----- EXTRACT

A move by the European Central Bank to provide more cash to money markets
only caused more problems. The bank’s loan of more than $130 billion in
overnight funds to banks at a low rate of 4 percent was intended to calm
investors…but in a case like this, markets around the world saw it as
confirmation of the credit markets’ problems. It was the ECB’s biggest injection
ever. The Federal Reserve added a larger-than-normal $24 billion in temporary
reserves to the U.S. banking system.
Kids, all the denials, all the “don’t worry” talk, all the “contained” talk
is now unraveling. Hopefully, someone can put a clamp on this but I don’t think
anyone has big enough clamps. On top of this, AIG is now saying that the
problems in subprime is spreading to prime and I am now hearing that the
almighty Goldman is about to drop another shoe. But it is not just them. Losses
are now widespread. The markets will get through this…but this will take time
and there will be more pain.
Again, this is another example of a problem that is never a problem until it
becomes a problem. How anyone could think this wouldn’t happen with so much
leverage, so much greed and so many on one side of fictional trades is beyond
me. Even the great Warren Buffett warned years ago that the build up in
derivatives and leverage was a ticking time bomb.
I am now going to tell you the next shoe to drop. If you recall, I have told
you that the recent buyout binge was also a case of fantasy land. You see, all
those buyouts were done with debt…but the debt was not raised yet. For a
while, there was no reason to believe all these deals would not get done…until
these leverage buyout idiots started jumping over themselves to buy out every
company in the world at inflated prices. Only one problem, the greedy became
overly greedy at the worst possible time….leading to a $300 billion void. No
longer can money be raised with ease. In fact, money is not being raised. That
leads me to the next problem…the unwinding of all these fantasy buyouts. Home
Depot was selling their supply company. Now we hear the price has to drop or
else…but what interests me most is what is happening to the stocks of the
companies that have been bought. When you have a chance, check out the charts of
Cablevision
(
CVC |
Quote |
Chart |
News |
PowerRating) and Clear Channel
(
CCU |
Quote |
Chart |
News |
PowerRating)! JUST LOOK HOW BOTH ARE
HEADING LOWER AS THE MARKETS ARE NOW BELIEVING THESE DEALS WILL NOT GET DONE.

----------
----- SOURCE DATA

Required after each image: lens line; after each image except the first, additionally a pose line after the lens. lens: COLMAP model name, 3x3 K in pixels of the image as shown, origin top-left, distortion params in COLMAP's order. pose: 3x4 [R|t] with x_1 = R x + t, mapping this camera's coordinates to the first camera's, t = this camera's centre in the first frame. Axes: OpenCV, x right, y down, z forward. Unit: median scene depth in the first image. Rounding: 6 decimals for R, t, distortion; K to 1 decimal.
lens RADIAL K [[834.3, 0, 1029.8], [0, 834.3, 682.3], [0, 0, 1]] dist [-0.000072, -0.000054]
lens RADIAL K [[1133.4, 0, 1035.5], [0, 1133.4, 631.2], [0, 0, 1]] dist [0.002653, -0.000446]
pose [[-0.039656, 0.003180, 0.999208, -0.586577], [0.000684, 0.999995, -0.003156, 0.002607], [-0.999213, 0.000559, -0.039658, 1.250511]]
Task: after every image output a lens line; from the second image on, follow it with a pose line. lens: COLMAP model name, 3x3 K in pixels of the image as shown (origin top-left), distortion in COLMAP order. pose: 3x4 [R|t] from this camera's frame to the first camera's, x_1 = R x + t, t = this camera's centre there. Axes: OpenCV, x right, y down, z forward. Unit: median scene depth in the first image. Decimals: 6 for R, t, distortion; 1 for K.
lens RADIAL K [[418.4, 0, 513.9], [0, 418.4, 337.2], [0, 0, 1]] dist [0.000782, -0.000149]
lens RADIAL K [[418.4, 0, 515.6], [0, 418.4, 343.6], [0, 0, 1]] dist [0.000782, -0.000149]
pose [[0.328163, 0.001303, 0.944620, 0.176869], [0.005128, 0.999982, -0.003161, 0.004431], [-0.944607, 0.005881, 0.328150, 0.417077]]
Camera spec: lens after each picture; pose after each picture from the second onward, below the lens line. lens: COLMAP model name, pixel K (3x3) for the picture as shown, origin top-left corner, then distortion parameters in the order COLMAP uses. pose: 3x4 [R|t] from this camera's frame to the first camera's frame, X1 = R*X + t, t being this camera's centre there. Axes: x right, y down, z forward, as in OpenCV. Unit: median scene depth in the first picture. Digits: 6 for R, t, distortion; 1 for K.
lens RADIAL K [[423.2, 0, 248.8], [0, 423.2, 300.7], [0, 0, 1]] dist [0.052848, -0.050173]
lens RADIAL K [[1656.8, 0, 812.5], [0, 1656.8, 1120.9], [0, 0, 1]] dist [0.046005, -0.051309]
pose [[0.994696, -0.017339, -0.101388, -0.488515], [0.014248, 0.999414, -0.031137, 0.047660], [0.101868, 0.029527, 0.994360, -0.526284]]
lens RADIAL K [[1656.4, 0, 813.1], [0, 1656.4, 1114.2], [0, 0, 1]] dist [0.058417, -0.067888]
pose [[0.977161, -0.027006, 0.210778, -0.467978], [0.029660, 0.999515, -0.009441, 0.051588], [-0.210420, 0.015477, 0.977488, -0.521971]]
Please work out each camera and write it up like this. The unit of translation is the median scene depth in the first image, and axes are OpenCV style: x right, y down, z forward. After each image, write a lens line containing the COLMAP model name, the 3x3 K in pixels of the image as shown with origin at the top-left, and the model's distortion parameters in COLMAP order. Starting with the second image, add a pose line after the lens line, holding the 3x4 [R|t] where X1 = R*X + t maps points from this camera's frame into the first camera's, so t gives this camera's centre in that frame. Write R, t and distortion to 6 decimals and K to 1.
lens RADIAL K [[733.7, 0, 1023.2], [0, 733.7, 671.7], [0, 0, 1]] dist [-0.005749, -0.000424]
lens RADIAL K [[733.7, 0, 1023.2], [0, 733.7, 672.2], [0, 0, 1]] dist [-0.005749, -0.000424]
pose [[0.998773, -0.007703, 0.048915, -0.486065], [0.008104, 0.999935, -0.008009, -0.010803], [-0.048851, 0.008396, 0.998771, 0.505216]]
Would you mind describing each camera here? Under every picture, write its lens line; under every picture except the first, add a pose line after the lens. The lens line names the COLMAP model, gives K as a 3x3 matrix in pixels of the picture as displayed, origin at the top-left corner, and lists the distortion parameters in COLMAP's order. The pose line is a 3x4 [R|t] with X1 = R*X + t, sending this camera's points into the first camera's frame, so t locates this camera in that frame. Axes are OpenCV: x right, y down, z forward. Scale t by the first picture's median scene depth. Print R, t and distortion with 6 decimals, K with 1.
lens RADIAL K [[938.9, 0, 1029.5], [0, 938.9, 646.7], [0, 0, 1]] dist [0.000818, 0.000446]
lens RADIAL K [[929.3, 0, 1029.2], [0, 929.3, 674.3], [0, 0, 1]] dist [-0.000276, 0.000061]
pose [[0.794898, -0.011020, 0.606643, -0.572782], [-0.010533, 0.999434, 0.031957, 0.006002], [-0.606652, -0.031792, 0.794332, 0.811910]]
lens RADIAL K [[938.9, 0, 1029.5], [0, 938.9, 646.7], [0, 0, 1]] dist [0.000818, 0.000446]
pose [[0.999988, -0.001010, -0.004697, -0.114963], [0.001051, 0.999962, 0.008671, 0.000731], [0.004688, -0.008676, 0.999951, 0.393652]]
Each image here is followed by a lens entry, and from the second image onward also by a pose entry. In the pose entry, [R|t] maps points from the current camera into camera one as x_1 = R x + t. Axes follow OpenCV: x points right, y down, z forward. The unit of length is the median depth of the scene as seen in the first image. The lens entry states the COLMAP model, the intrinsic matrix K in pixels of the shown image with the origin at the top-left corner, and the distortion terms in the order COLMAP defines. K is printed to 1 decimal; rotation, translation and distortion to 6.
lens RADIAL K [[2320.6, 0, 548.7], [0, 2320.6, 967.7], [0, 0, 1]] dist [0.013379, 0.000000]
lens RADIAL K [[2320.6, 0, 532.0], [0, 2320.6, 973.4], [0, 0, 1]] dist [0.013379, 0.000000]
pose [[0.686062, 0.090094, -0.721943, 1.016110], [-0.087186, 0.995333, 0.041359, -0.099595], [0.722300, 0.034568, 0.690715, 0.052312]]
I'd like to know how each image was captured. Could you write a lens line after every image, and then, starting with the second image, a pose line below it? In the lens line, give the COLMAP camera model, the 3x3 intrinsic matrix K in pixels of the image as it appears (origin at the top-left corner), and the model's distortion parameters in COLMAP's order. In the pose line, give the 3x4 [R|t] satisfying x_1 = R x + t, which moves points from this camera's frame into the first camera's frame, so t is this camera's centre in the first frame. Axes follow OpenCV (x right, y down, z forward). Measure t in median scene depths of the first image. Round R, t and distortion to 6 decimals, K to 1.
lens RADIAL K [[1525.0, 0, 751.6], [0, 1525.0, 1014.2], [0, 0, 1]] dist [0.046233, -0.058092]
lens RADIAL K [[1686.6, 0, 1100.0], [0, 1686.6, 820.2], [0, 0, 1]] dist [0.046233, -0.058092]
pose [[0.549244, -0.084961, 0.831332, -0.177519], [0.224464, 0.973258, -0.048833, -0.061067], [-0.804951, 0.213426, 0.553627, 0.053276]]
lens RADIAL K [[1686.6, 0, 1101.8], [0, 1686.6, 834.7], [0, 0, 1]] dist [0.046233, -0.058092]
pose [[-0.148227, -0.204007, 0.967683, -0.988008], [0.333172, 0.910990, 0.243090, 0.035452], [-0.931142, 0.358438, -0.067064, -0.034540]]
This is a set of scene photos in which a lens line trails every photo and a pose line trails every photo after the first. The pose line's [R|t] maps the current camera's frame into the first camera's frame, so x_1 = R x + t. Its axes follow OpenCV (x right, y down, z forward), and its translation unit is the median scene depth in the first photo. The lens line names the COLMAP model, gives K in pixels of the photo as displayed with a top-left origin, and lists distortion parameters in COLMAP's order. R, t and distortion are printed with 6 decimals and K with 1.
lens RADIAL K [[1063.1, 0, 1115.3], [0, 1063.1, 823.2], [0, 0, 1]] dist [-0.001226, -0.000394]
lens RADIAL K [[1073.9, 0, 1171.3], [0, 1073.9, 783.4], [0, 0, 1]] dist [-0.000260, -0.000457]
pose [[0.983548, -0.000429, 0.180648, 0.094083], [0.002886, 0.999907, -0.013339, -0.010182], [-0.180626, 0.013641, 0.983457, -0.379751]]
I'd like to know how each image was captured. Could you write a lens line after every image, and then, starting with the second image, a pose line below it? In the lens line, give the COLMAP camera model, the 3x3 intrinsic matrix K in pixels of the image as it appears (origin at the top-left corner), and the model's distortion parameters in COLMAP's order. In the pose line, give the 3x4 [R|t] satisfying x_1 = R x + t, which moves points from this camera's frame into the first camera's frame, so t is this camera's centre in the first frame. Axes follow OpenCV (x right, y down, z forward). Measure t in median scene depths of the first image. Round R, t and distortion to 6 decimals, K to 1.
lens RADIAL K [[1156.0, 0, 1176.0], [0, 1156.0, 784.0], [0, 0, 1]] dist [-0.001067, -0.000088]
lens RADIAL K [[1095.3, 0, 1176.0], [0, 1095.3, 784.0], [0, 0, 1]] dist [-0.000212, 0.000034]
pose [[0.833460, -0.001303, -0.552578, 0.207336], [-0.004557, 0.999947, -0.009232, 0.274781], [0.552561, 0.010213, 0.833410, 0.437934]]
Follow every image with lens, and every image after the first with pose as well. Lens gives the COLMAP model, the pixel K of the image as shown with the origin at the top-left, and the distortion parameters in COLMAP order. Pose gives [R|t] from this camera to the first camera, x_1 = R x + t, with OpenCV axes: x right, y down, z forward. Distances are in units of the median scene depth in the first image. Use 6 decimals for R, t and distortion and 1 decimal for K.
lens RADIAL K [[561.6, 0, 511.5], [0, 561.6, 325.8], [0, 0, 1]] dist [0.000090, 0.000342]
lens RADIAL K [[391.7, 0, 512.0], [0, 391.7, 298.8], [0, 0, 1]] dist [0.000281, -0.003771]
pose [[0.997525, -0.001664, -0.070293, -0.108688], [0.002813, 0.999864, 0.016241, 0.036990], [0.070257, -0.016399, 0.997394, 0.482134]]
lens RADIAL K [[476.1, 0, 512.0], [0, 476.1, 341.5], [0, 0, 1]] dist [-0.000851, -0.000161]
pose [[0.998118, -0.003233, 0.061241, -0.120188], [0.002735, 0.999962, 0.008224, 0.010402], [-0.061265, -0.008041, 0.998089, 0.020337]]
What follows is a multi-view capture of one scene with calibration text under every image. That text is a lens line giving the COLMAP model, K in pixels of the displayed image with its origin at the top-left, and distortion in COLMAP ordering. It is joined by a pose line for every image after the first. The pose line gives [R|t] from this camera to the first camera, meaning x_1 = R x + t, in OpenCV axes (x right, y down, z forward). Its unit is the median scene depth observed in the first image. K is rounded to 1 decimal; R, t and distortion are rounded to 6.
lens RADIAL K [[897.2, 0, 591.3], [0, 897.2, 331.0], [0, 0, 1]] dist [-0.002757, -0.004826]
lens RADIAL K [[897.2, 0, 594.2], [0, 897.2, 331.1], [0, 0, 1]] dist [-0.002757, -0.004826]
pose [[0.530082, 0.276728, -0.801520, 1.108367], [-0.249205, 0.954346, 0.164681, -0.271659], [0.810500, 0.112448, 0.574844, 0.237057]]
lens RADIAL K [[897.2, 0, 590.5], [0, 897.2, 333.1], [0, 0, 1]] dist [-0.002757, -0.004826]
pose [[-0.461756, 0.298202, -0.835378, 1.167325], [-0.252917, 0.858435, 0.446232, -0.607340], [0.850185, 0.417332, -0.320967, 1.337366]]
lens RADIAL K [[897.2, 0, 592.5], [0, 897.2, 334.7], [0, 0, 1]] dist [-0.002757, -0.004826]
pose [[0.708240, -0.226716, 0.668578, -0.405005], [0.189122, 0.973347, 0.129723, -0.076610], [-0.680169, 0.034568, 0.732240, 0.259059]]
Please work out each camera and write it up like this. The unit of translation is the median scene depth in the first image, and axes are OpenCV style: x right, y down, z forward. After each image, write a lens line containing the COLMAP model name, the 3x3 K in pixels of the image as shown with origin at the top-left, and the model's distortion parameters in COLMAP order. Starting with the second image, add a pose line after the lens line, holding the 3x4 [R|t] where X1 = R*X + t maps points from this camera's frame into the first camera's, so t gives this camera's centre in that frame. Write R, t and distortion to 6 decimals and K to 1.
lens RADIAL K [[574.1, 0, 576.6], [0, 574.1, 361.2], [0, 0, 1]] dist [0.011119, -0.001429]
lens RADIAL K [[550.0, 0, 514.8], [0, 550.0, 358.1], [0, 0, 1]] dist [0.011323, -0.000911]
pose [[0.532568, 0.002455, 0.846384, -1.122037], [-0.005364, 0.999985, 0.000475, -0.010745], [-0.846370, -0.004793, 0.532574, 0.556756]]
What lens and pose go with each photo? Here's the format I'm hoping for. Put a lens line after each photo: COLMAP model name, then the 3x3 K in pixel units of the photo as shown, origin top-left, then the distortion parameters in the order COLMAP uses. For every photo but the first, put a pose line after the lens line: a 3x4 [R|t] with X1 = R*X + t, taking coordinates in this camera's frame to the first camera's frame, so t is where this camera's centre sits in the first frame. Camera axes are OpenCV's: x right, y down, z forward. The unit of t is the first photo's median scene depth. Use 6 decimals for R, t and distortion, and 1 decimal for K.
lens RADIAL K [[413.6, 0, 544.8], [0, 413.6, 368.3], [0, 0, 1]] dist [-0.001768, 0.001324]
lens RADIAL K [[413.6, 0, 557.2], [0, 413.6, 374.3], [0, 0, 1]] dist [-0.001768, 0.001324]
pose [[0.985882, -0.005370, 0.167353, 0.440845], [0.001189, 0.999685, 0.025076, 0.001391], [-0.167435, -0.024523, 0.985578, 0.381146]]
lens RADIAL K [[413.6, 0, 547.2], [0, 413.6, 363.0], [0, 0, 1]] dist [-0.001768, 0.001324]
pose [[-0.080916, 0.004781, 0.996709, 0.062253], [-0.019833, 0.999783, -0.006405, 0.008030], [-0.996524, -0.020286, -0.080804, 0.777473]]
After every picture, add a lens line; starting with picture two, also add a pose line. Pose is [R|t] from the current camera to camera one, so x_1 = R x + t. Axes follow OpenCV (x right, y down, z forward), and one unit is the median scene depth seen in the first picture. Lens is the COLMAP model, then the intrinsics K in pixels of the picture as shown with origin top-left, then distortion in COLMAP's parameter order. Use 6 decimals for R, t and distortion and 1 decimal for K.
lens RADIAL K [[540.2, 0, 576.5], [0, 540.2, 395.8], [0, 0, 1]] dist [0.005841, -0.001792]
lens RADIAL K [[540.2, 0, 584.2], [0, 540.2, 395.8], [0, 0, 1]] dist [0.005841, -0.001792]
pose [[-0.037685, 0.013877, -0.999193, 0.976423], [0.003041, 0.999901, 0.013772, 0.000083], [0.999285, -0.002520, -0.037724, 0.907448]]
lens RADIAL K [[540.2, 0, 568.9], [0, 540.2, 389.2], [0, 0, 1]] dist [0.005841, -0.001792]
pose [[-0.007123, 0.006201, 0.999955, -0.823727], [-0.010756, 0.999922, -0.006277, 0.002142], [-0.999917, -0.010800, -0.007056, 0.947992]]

----------

**REQUIREMENT A**
In the market commentary, how much did the Federal Reserve add in temporary reserves to the U.S. banking system?
**REQUIREMENT B**
Write the next part of the market commentary, picking up after its final sentence about the stocks of bought companies heading lower.

**RESPONSE BOX A**
$24 billion

**RESPONSE BOX B**
Wait until we hear the first shoe drop in this neck of the woods.
 Charts courtesy of Stockcharts.com
 Charts courtesy of Stockcharts.com
Make no mistake about it. What we are seeing was caused by greed…nothing
more. Greed by the hedge funds who kept their fantasy prices high in order to
collect big fees…greed by the buyout kings who create nothing…greed by the
lenders who loaned to anyone for anything…greed by the big brokerages who sold
a ton of these products and yes, greed by investors who continued to buy into
this nonsense.
For months I have been complaining of an impotent Fed that has been wrong
about everything. For months, I have been complaining that they were behind the
curve on everything. For months, I have been complaining that they enabled a lot
of this and for months, I have been warning that I hope it never gets to the
point where a real problem arises…because they will only react after the
problem is already in the system. We may be at that juncture. I EXPECT THE FED
TO CUT RATES ANY DAY…AT THE LEAST…MOVE IN THAT DIRECTION. This will not cure
any problem…but will send a message that they finally get it.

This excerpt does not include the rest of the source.